L’adjoint du porte-parole du département d'État Vedant Patel a déclaré à la presse que “le faible taux de participation reflète la nécessité impérieuse pour le gouvernement de s’engager dans une voie plus inclusive”.
Les signaux d'alerte
Les prémices de l’année 2023 ne semblent pas être de bon augure pour la Tunisie, en proie déjà à une crise économique et sociale aiguë. En plus des pénuries de produits de base et la hausse de leurs prix du fait d’une inflation galopante, le pays attend toujours l’appui du Fonds monétaire international (FMI).
Pour cet expert du dossier tunisien, le pays est empêtré dans une crise financière et sociale amplifiée par l’absence de perspectives économiques.
Meddeb estime que sans le prêt tant attendu du FMI, la Tunisie risque “une situation catastrophique, une faillite de l'État et un désastre social”.
Le gouverneur de la Banque centrale de Tunisie, Marouane El Abassi a lui-même souligné dans des déclarations à la presse la nécessité de parvenir à un accord avec le FMI pour pouvoir relancer la croissance.
La Tunisie, qui a vu sa dette exploser ces dernières années, a conclu mi-octobre dernier un accord de principe avec le FMI pour un prêt de 1.7 milliard d’euros.

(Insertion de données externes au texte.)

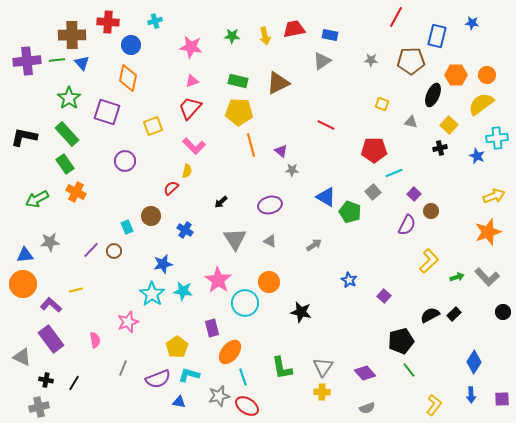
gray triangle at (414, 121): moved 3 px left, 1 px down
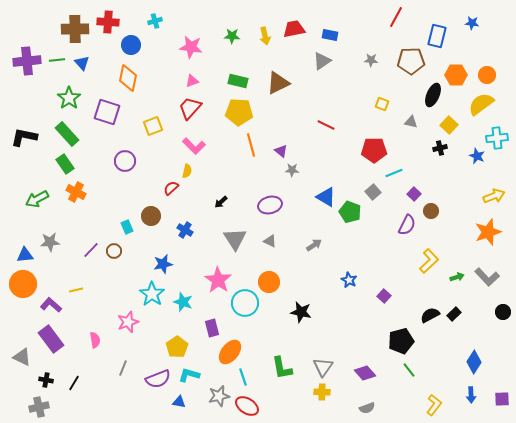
brown cross at (72, 35): moved 3 px right, 6 px up
cyan star at (183, 291): moved 11 px down; rotated 12 degrees clockwise
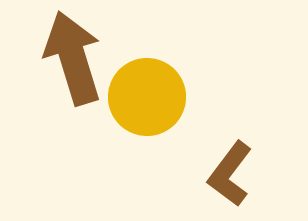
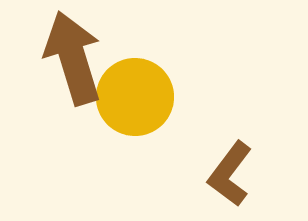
yellow circle: moved 12 px left
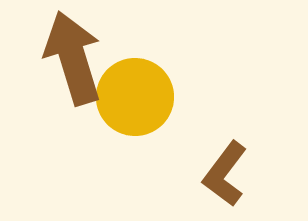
brown L-shape: moved 5 px left
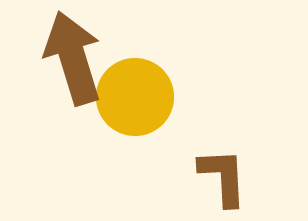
brown L-shape: moved 2 px left, 3 px down; rotated 140 degrees clockwise
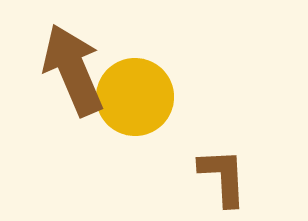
brown arrow: moved 12 px down; rotated 6 degrees counterclockwise
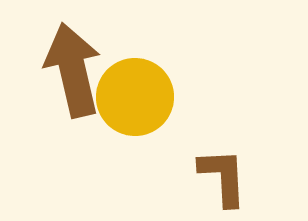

Mais, l’institution qui a exigé des réformes structurelles en échange, n’a pas pour l’heure débloqué cette aide.
Le FMI a reporté l’examen final du dossier, initialement prévu en décembre, pour accorder plus de temps au gouvernement de Saïed de finaliser son programme de réformes.
Ces réformes demandées feront l’objet de conflit entre les classes moyennes, le président et son parlement, risquant ainsi de faire échouer le programme du FMI, a mis en garde Mr. Meddeb.
Il a poursuivi que le programme du FMI risque également d’approfondir la tension qui marque les relations actuelles entre le président et les syndicats, précisément l’UGTT, étant donné que les dossiers sur lesquels sont censés porter les réformes risquent d’affaiblir le syndicat historique du pays.
Le climat social est certes loin d’être apaisé, mais l’expert du dossier tunisien au Carnegie Middle East Centre minimise les chances d’un autre soulèvement similaire à celui de 2011.
“Il se peut que la rue bouge massivement. On ne peut pas insulter l’avenir. Mais, on voit une fatigue gagner la population. Elle a de bonnes raisons de se rebeller et elle ne le fait pas”, a affirmé Meddeb à TRT Français.
Il a noté que la moitié de la population tunisienne est aujourd’hui désenchantée et veut s’assurer que l’alternative est à la hauteur de ses espoirs.
Ceci explique, d’après Mr. Meddeb, les niveaux élevés des flux migratoires enregistrés durant l’année 2022.
D’un ton pessimiste, l’expert a conclu que la Tunisie nage dans l’incertitude et que le président mène le pays dans une aventure dont l’issue ne dépend que de lui.